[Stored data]
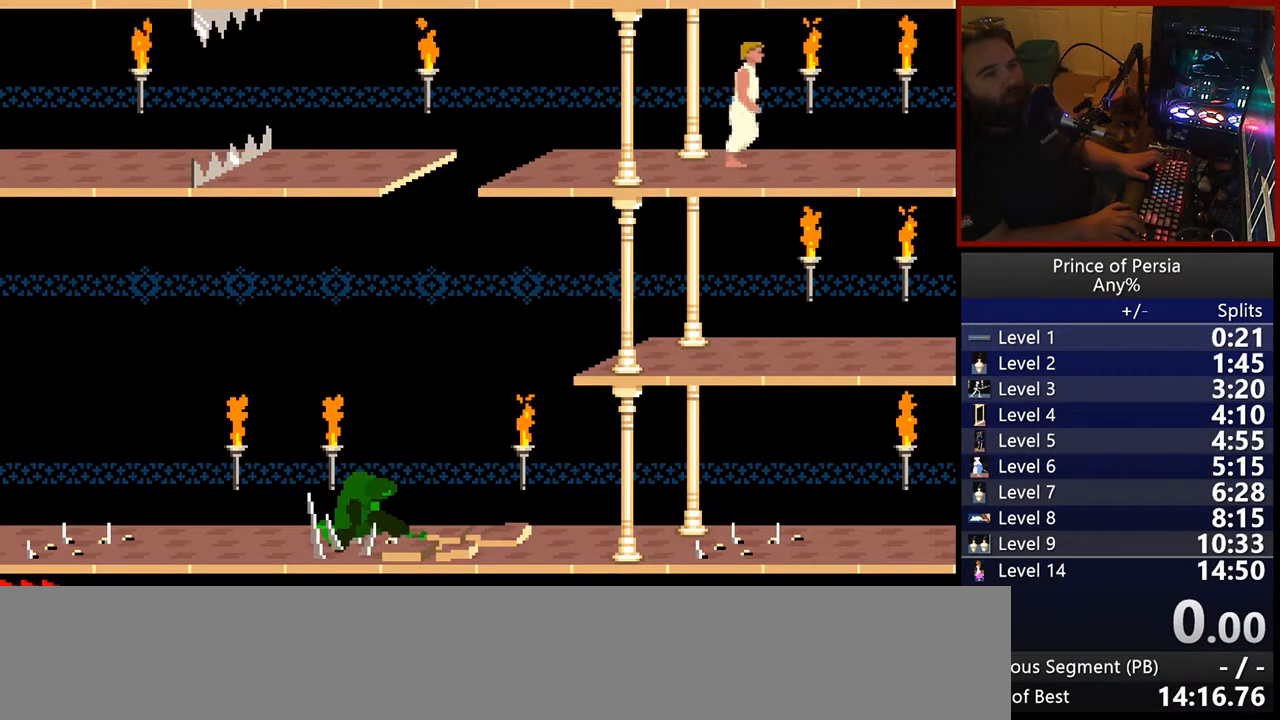
{"keys": ["right"], "events": []}
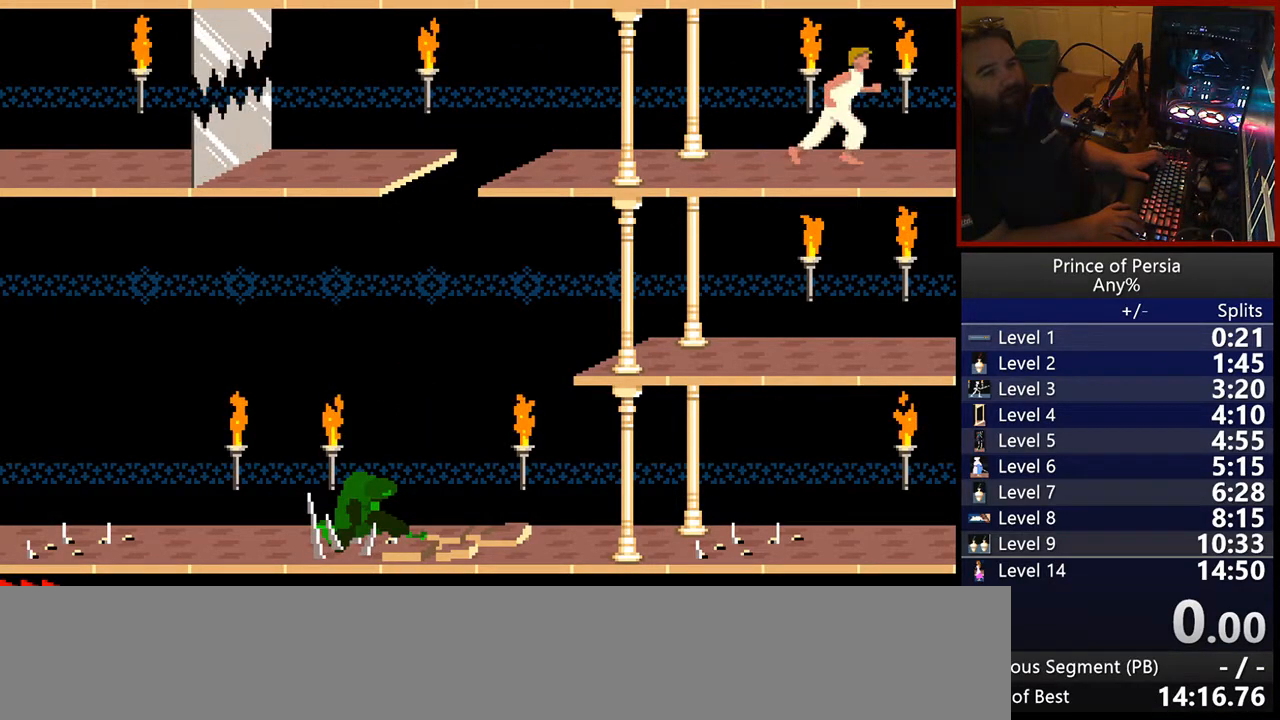
{"keys": [], "events": [[83, "right", "up"]]}
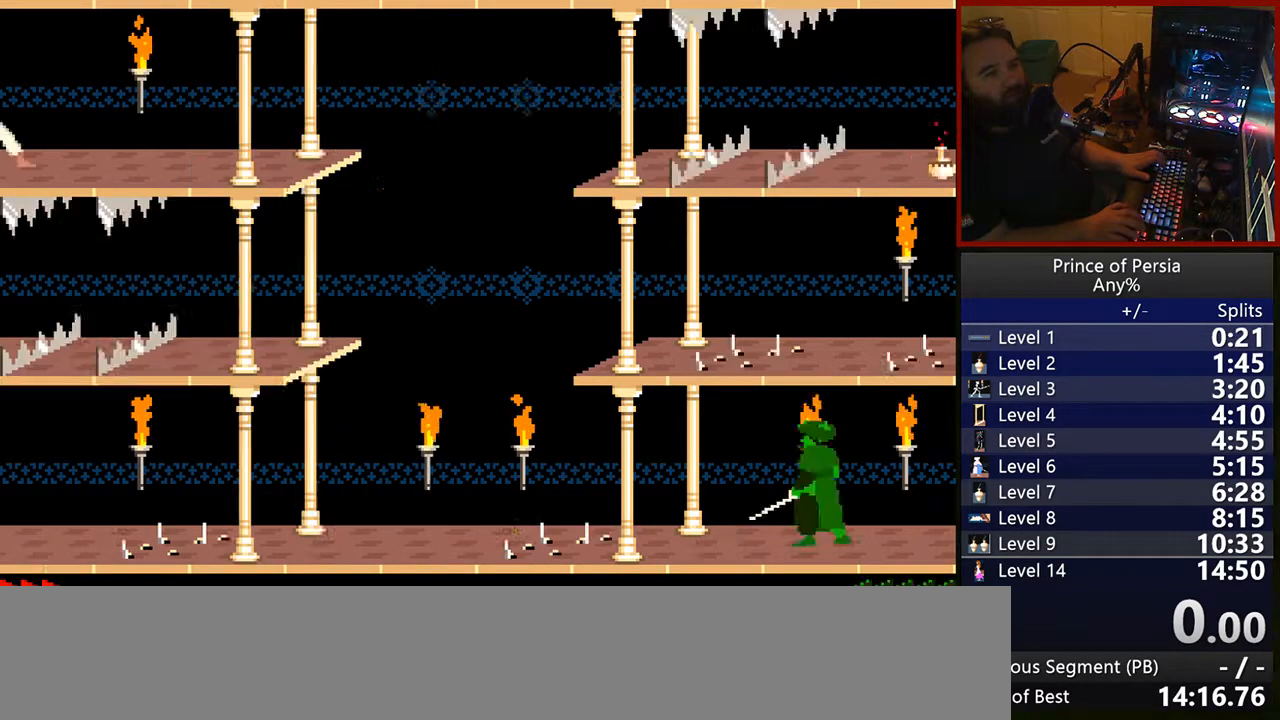
{"keys": [], "events": []}
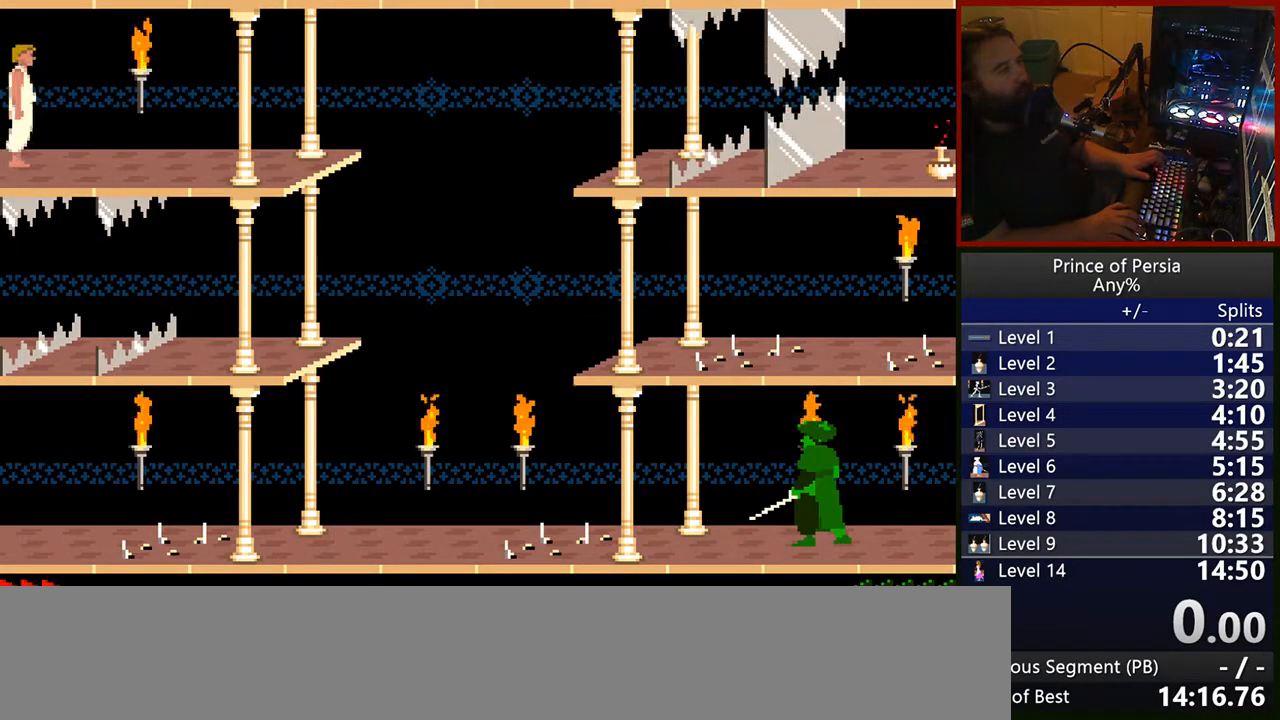
{"keys": ["right"], "events": [[500, "right", "down"]]}
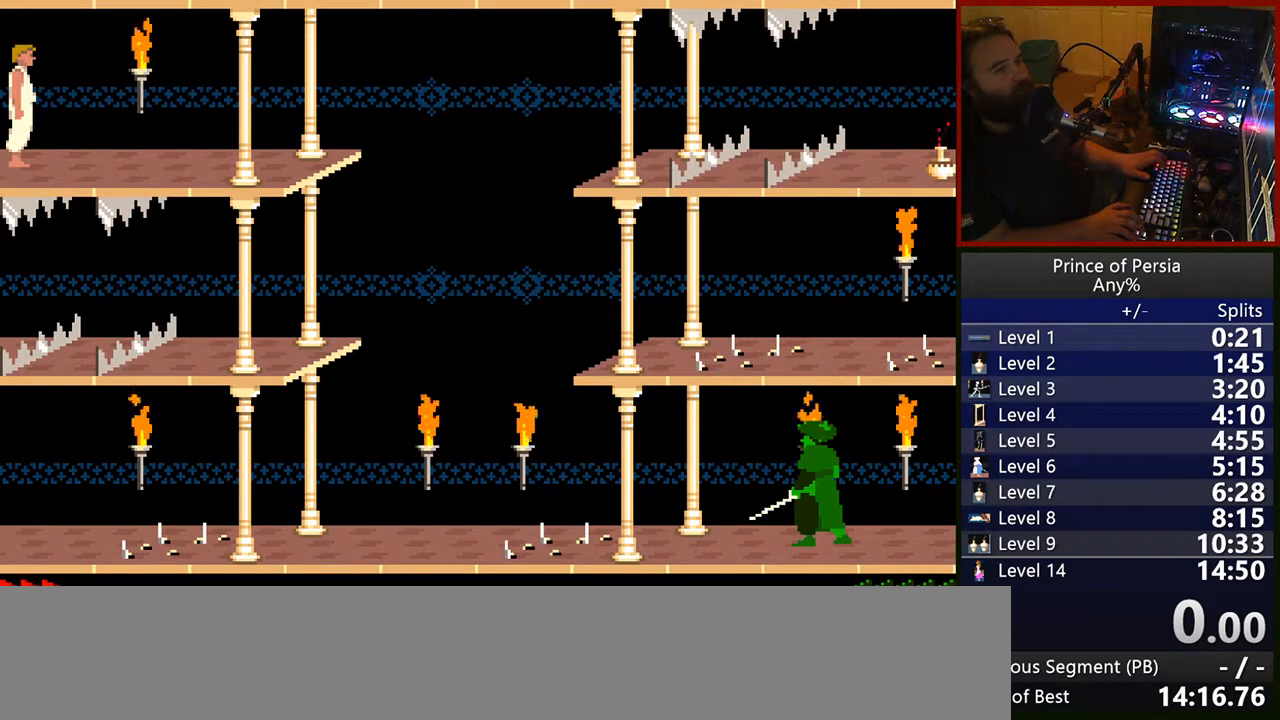
{"keys": [], "events": [[333, "right", "up"]]}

> _THE TASK_
Wherever a picture appears, omit it; copy the rest of the data exactly.

> _RESULT OF THIS TASK_
{"keys": ["right"], "events": []}
{"keys": [], "events": [[83, "right", "up"]]}
{"keys": [], "events": []}
{"keys": ["right"], "events": [[500, "right", "down"]]}
{"keys": [], "events": [[333, "right", "up"]]}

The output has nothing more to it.